◆ 作業指示 A: 「顛末記」の記事で、筆者が見つけた小さな訃報記事には死因が何と書かれていましたか。
◆ 作業指示 B: 「顛末記」の記事を、最後の文の後から書き継いでください。

ままちゃんのアメリカ

結婚42年目のAZ生まれと東京生まれの空の巣夫婦の思い出/アメリカ事情と家族や社会について。

顛末記

2019-07-06 | アメリカ事情

 

 

 

 

 

昨年八月に「ひょっとしたら」(右クリックで新しい頁に)と言う記事を書いた。これはその続き、というよりも顛末記という雑記。


合衆国では六月十六日のPBS・Masterpiece にEndeavor(邦題:『刑事モース〜オックスフォード事件簿〜』)の第六シーズンが始まった。このシーズンは四作しかエピソードがないが、その最初のエピソードをご覧になった方も多くいらっしゃるかと思う。一人勤務のオクスフォードシャイアの田舎交番勤めの制服警官となって(つまり第五シーズン最後にカウリー署閉鎖後,降格された)、1969年当時の口髭を生やしたエンデヴァーの登場である。先シーズンでは新任の同僚ジョージ・ファンシーがギャング対立の銃撃戦で凶弾に倒れるが、その弾丸はどちらのギャングの使用した弾丸とも一致せず、一体誰が彼を殺害したのか(不明)だが、エンデヴァーは、少なからず彼の死に対して罪悪感を持っている。


オックスフォード市警カウリー署の閉鎖でそれまでのチームがバラバラになり、ほとんどが降格の憂目にあっていた。もともと英国は階級に対しては厳しく、それは軍隊や警察に関してもそうで、実際に犯罪を解決に導いたのはその制服警官のエンデヴァーだったのに、上司は冷たくあしらい、制服(警官)は外で見張りをしていればよいのだと言う。特にその上司が以前敵対関係にある人物であるから、第六シーズンの最初のエピソードは、そんな!と思うことばかりだったが、最後は、見てのお楽しみである。その新しいシーズンの初回エピソードを見ていて半ばに、そうだ、あの記事の続きを書かなければ、と思い立ったわけである。


さて私自身に依頼された「探偵」仕事は、結果は実に現実的で、あっけないものだった。つまり他殺を示唆するものは何も見つけられなかった、ということである。がっかり? 現実はそういうものであって、そうであってほしいものでもある。


私は古い新聞記事のデータベースサイトを二つの会社と契約して使用しているが、そのどちらにも1945年12月に調査依頼された地域に起こっただろう事件、射殺事件あるいは不審死、に関するものは一切なかった。ただ小さな小さな訃報記事を見つけた。そこには何度も見た死亡診断書通り、心臓麻痺で死去、とあった。さらに、彼は基地の射撃練習場裏で「射撃」されたのではなく、亡くなる数日か前に住んでいた州から、亡くなった州の、そのベース内の軍の病院に悪かった心臓治療のために入院治療にきていた。そこで彼は病死したのだった。よって事件性がなく、よくある家族内の「伝説」に過ぎなかったようだった。

◆ 資料データ:
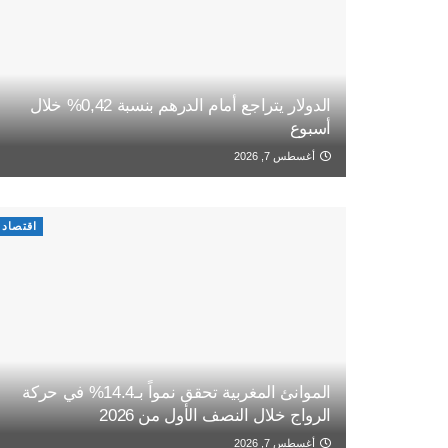
الدولار يتراجع أمام الدرهم بنسبة 0,42% خلال
أسبوع
أغسطس 7, 2026
اقتصاد
الموانئ المغربية تحقق نمواً بـ14.4% في حركة
الرواج خلال النصف الأول من 2026
أغسطس 7, 2026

◆ 解答 A: 心臓麻痺で死去したと書かれていました。

◆ 解答 B:
それにしても依頼人の祖母(故人)にあたる人は、何故彼女の愛人の誰かが元夫を殺害した、などと家族に言っていたのだろうか。この祖母は、75歳で、ベリーダンスのインストラクター証書を得ている。ベリーダンス、そうあのベリーダンスである。その証書に加えて、愛人(達)からの熱烈なラブ・レターも何通か保存していたのだから、かなり跳んでいたエキセントリックな女性だったようだ。しかも美人であったのが古い写真からわかる。その彼女は「射殺」された夫とは1945年12月の彼の死よりもずっと以前にすでに正式に離婚をしている。だから何故別れた元夫の死因を他殺としたのか、不思議である。


彼女は裕福な家柄の出で、高い教育を受け、当時女性ながら会計士の資格を持ち、潤沢な経済状況にあった。元夫との結婚は、お飾り的だったともその家族から聞いた。その結婚で得た只一人の息子をつれて離婚し、会計士として身を立てた彼女は生活に困ることなく、生きた。「愛人」の誰とも再婚はしていない。すでに彼女の一人息子も他界し、妖しい書簡類やベリーダンス教習証書やそして古い写真だけが残された。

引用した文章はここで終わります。